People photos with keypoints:
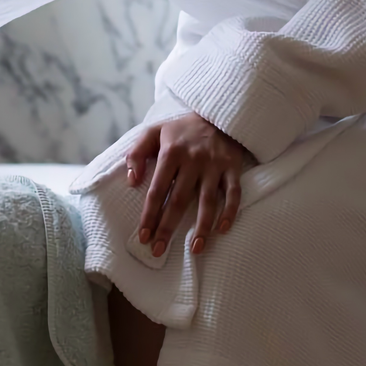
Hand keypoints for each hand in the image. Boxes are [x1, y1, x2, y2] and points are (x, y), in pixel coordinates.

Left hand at [126, 113, 248, 258]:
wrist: (217, 114)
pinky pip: (234, 194)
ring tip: (195, 249)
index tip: (142, 236)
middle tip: (158, 250)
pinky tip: (222, 230)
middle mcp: (193, 161)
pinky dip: (230, 212)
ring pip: (208, 201)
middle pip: (179, 200)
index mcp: (170, 153)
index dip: (149, 214)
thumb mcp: (152, 132)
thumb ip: (136, 153)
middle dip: (168, 228)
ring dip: (202, 227)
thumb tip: (131, 181)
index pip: (156, 190)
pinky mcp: (233, 168)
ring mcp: (215, 166)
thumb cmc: (180, 130)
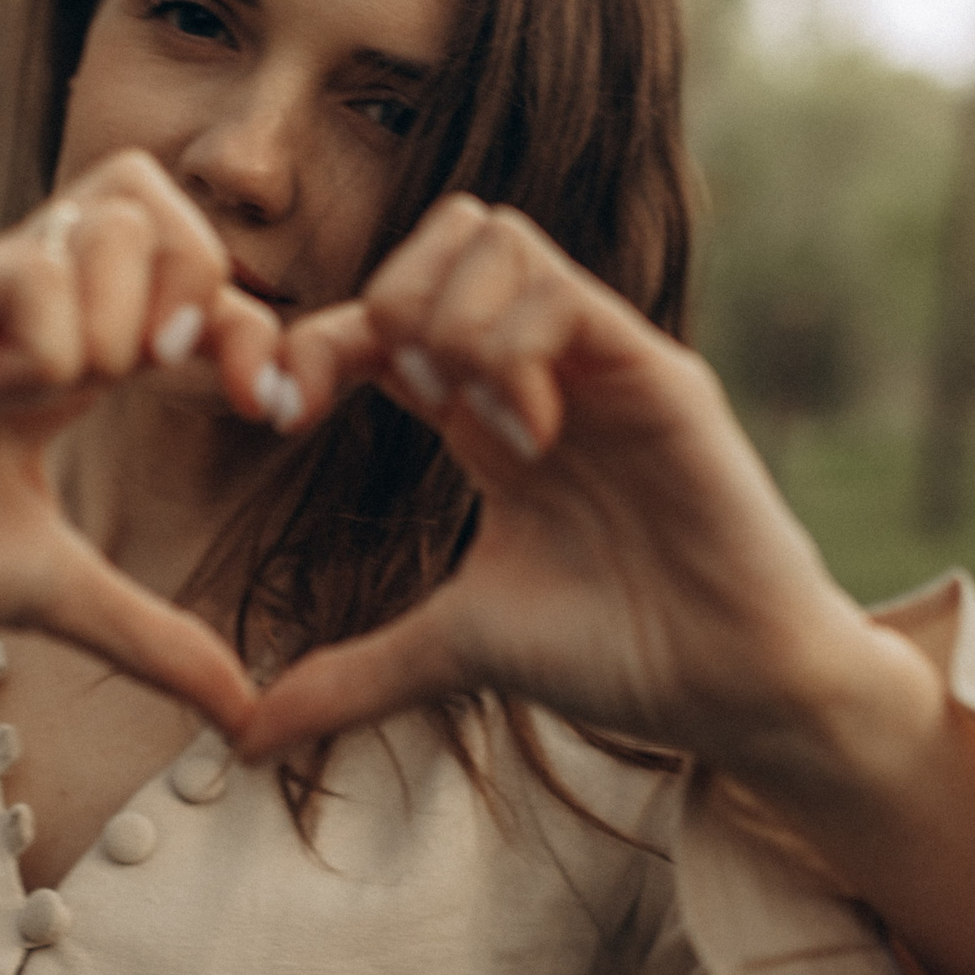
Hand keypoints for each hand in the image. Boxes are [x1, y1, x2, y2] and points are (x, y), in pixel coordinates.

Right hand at [0, 148, 280, 731]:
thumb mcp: (53, 595)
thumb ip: (151, 636)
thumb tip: (246, 714)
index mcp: (64, 351)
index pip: (186, 270)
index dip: (249, 323)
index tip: (269, 408)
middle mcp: (17, 303)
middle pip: (152, 198)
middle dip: (203, 285)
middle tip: (176, 373)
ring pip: (110, 214)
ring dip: (122, 319)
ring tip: (55, 402)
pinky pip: (28, 269)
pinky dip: (50, 341)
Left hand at [235, 195, 920, 770]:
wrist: (729, 689)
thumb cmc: (616, 657)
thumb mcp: (453, 652)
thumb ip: (351, 676)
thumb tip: (246, 740)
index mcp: (486, 414)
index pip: (385, 315)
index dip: (316, 339)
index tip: (280, 413)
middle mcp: (541, 368)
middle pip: (445, 234)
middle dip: (384, 298)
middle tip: (397, 396)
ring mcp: (601, 361)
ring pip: (498, 237)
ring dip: (453, 319)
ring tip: (476, 423)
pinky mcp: (658, 373)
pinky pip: (563, 291)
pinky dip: (517, 348)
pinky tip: (528, 436)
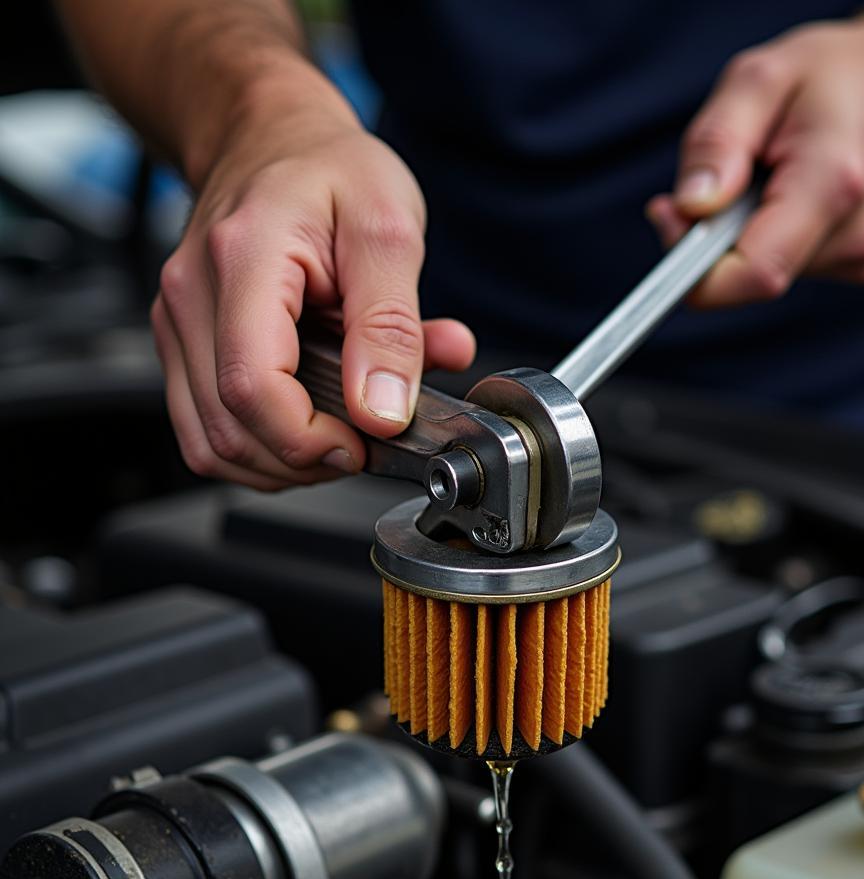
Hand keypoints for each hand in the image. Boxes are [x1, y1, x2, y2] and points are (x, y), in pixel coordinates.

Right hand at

Exercise:
Go to the line that contains "ring pip: (498, 237)" and copy it and every line after it through the end of the entries, exactly, without the pictures.

Answer to the exercise:
ring pip: (498, 237)
ring dip: (453, 319)
ring tip: (476, 423)
pinky mcp: (658, 373)
pinky pip: (563, 291)
pinky dip: (517, 348)
pinky tip: (528, 436)
Hand keypoints for each hand in the image. Boxes are [x1, y1, x2, y2] and points are (x, y), in pixel coordinates.

Right hand at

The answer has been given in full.